- _GOAL OF THE EXERCISE_
Write out the passage of the Penn 750 Custom thread starting at "hey i was goin" and ending at "top on coolness!!", keeping every word and mark unchanged.

━━━ EXCERPT

# Penn 750 Custom



## Pompano Joe (Jan 28, 2009)

Finished this one up today, and yes, the black handle did help tone down the RED a bit. Will be jiggin' for Red Snapper next week!


----------



## dsteber (May 25, 2013)

Very nice!! My son and I will be there next week. What test line will you be using? Just trying to figure out my set up. Never fished snapper before and could use some advise. Thanks, and God Bless.


----------



## J0nesi (Jun 22, 2011)

Pompano Joe said:


> Finished this one up today, and yes, the black handle did help tone down the RED a bit. Will be jiggin' for Red Snapper next week!


 
hey i was goin to tell you on that other thread you had on this, you should do some black pin stripping on that reel to cut back on the red. that would put this reel over the top on coolness!!

━━━━━━
━━━ COLLECTED DATA

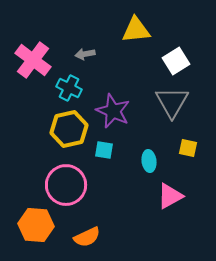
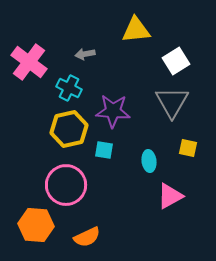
pink cross: moved 4 px left, 2 px down
purple star: rotated 20 degrees counterclockwise
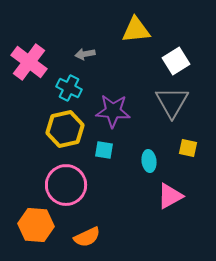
yellow hexagon: moved 4 px left
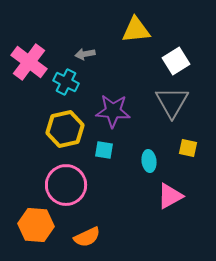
cyan cross: moved 3 px left, 6 px up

━━━━━━

- _RESULT OF THIS TASK_
hey i was goin to tell you on that other thread you had on this, you should do some black pin stripping on that reel to cut back on the red. that would put this reel over the top on coolness!!